-------- DOCUMENT SECTION
When the UK was hit by a series of terrorist attacks last year many people stopped booking coach journeys into London. For National Express, the coach operator linking the UK’s cities, the effect was potentially disastrous with bookings especially for the highly popular routes to the capital dropping rapidly. An urgent response was required.
For CFO Chris Davies, who had been in the role just a few months, the experience was a dramatic baptism as the finance head of a major FTSE 250 company. “After the second, let alone third attack, discretionary travel into London massively slowed down. School trips that were going to go to see Madam Tussaud’s probably went somewhere else, the elderly couple that were going to do a daytrip didn’t,” says Davies.
The finance team looked hard for ways to offset the rapidly deteriorating order book. “You scour your data, your forecasting models, to see where hadn’t slowed down,” he says. “What didn’t slow down was young people flying into the country on discount airlines. They were still happy to come to London, so we doubled down on the network out of Stansted and Luton airports,” says Davies, who had arrived in January 2017 from listed car dealership Inchcape.
----------------
-------- STORED DATA
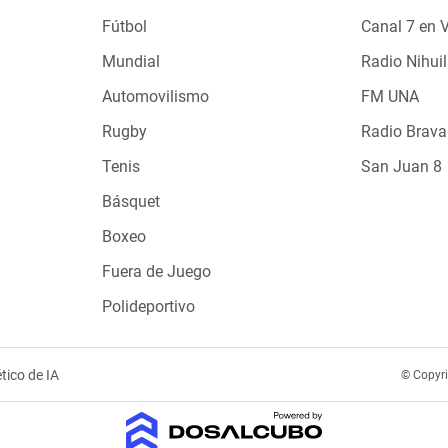
Fútbol
Canal 7 en 
Mundial
Radio Nihuil
Automovilismo
FM UNA
Rugby
Radio Brava
Tenis
San Juan 8
Básquet
Boxeo
Fuera de Juego
Polideportivo
tico de IA
© Copyr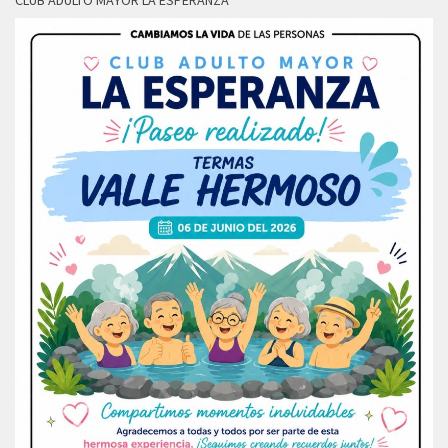
CLUB ADULTO MAYOR LA ESPERANZA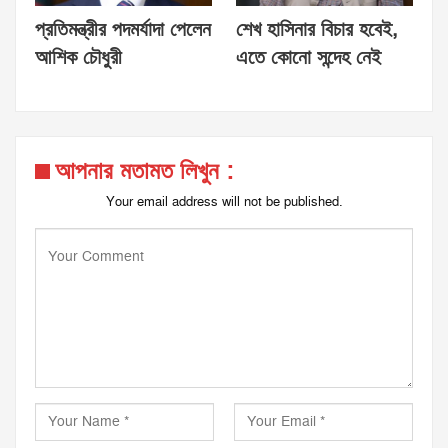
প্রতিমন্ত্রীর পদমর্যাদা পেলেন
শেখ হাসিনার বিচার হবেই,
আশিক চৌধুরী
এতে কোনো সন্দেহ নেই
আপনার মতামত লিখুন :
Your email address will not be published.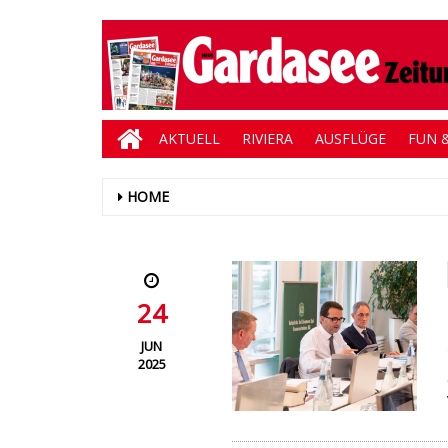
AKTUELL
RIVIERA
AUSFLÜGE
FUN &
HOME
24
JUN
2025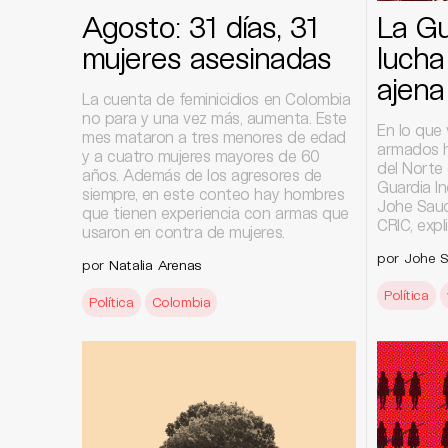
Agosto: 31 días, 31
La Gu
mujeres asesinadas
lucha
ajena
La cuenta de feminicidios en Colombia
no para y una vez más, aumenta. Este
En lo que 
mes mataron a tres menores de edad
armados h
y a cuatro mujeres mayores de 60
del Norte
años. Además de los agresores de
Guardia In
siempre, en este conteo hay hombres
Johe Sauc
que tienen experiencia con armas que
CRIC, expl
usaron en contra de mujeres.
por Johe 
por
Natalia Arenas
Política
Política
Colombia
----------------
• _ASSIGNMENT_
In the article on National Express, out of which two airports did the company double down on its network?

• _THE ANSWER_
Stansted and Luton